Oil doesn't remain in the same condition as it was in the bottle. Besides heating to temperatures in excess of a brutal 200 degrees Fahrenheit, oil quality is compromised by oxidation and contact with moisture. Oxidation turns your oil to sludge, and warming and cooling across a broad range of temperatures allows condensation to form inside the engine, causing corrosion. So whereas an oil's viscosity or "rating of slipperiness" may have been 10W-30 (as an example) to start, it eventually degrades below the manufacturer's specification. The oil change intervals defined by the manufacturer in the engine manual are based on calculations of when the oil will deteriorate below its original condition.

 Oil becomes contaminated

Unchanged air filters can wreak havoc on oil in one of two ways, if not a combination of both. If plugged, air finds other passages into the engine, allowing dust and dirt to enter the oil system, unfiltered. Or, the plugged air filter chokes the engine, making it consume more gasoline and dilute the oil.

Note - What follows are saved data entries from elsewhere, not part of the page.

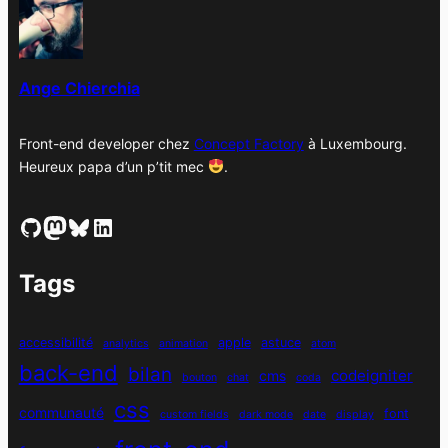
v
e
s
Ange Chierchia
Front-end developer chez
Concept Factory
à Luxembourg.
Heureux papa d’un p’tit mec
.
GitHub
Mastodon
Bluesky
LinkedIn
Tags
accessibilité
apple
astuce
analytics
animation
atom
back-end
bilan
codeigniter
cms
bouton
chat
coda
css
communauté
font
custom fields
dark mode
date
display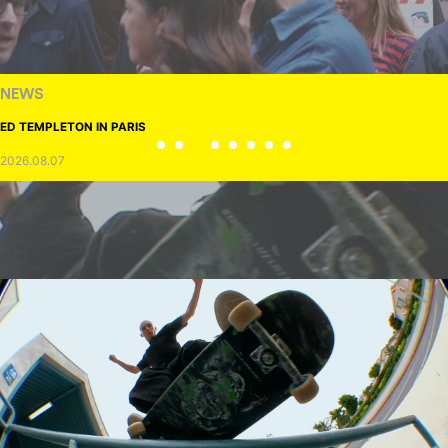
NEWS
ED TEMPLETON IN PARIS
2026.08.07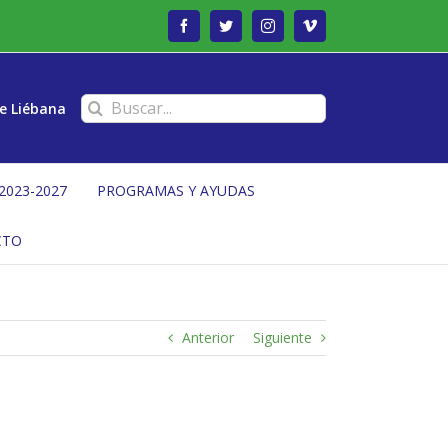
Facebook
Twitter
Instagram
Vimeo
Buscar:
e Liébana
2023-2027
PROGRAMAS Y AYUDAS
CTO
Anterior
Siguiente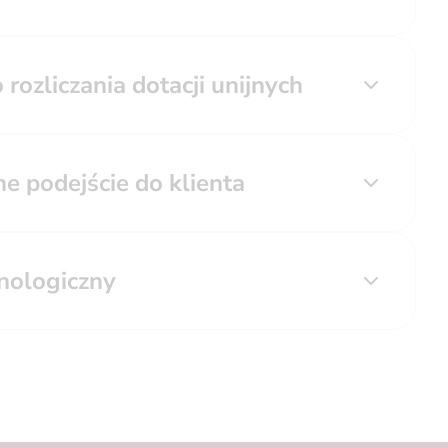
rozliczania dotacji unijnych
e podejście do klienta
nologiczny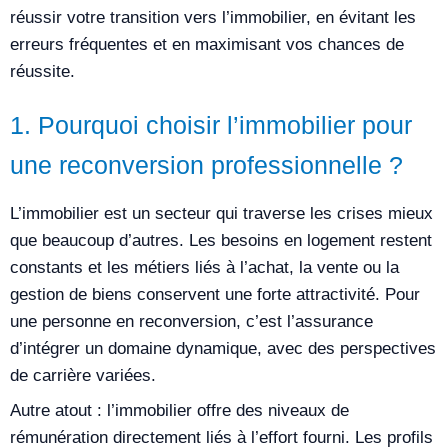
réussir votre transition vers l’immobilier, en évitant les
erreurs fréquentes et en maximisant vos chances de
réussite.
1. Pourquoi choisir l’immobilier pour
une reconversion professionnelle ?
L’immobilier est un secteur qui traverse les crises mieux
que beaucoup d’autres. Les besoins en logement restent
constants et les métiers liés à l’achat, la vente ou la
gestion de biens conservent une forte attractivité. Pour
une personne en reconversion, c’est l’assurance
d’intégrer un domaine dynamique, avec des perspectives
de carrière variées.
Autre atout : l’immobilier offre des niveaux de
rémunération directement liés à l’effort fourni. Les profils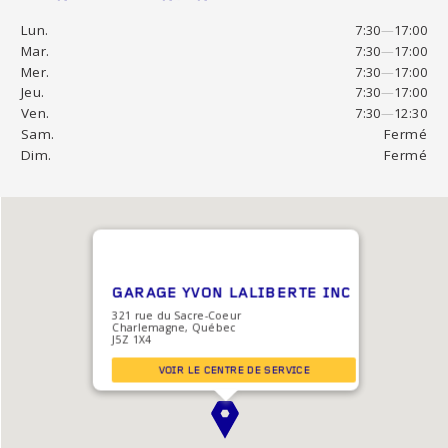
Lun.
7:30
—
17:00
Mar.
7:30
—
17:00
Mer.
7:30
—
17:00
Jeu.
7:30
—
17:00
Ven.
7:30
—
12:30
Sam.
Fermé
Dim.
Fermé
GARAGE YVON LALIBERTE INC
321 rue du Sacre-Coeur
Charlemagne, Québec
J5Z 1X4
VOIR LE CENTRE DE SERVICE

Additionally, carbon, soot and acids produced during combustion and the shedding of tiny metallic shavings from friction between engine components all pollute the oil system. Depending on the quality of the oil filter, many of those impurities are caught, but only until the filter reaches capacity. After the filter is saturated, contaminants accumulate in the oil system where they remain until drained.

After the first 10 hours

Oil becomes extremely contaminated during its first hours of operation, or its "break-in" period. Certain engine components, though engineered and manufactured to precise tolerances, aren't a perfect fit. By design, the wall of a new engine cylinder has peaks; it's not perfectly smooth at a microscopic level. As the piston moves rapidly up and down that new cylinder, its rings file away the peaks into metallic shavings that deposit into the oil system until the end of the break-in period when the peaks become flattened. Using oil with a detergent will help lift those particles and allow them to drain from the system more easily.

 Changing engine oil

You can't cheat physics. After a certain amount of use, engine oil deteriorates, becomes contaminated and requires changing. Whether you do it yourself or rely on one of numerous Ariens® or Gravely® service dealers to complete equipment maintenance, oil changes shouldn't be approached with a one-size-fits-all mentality. Engines of different sizes and manufacturers require different oil quantities, types, ratings and filters and should be performed at the intervals outlined in your manual unless extra use dictates otherwise. Above all, make sure it gets done.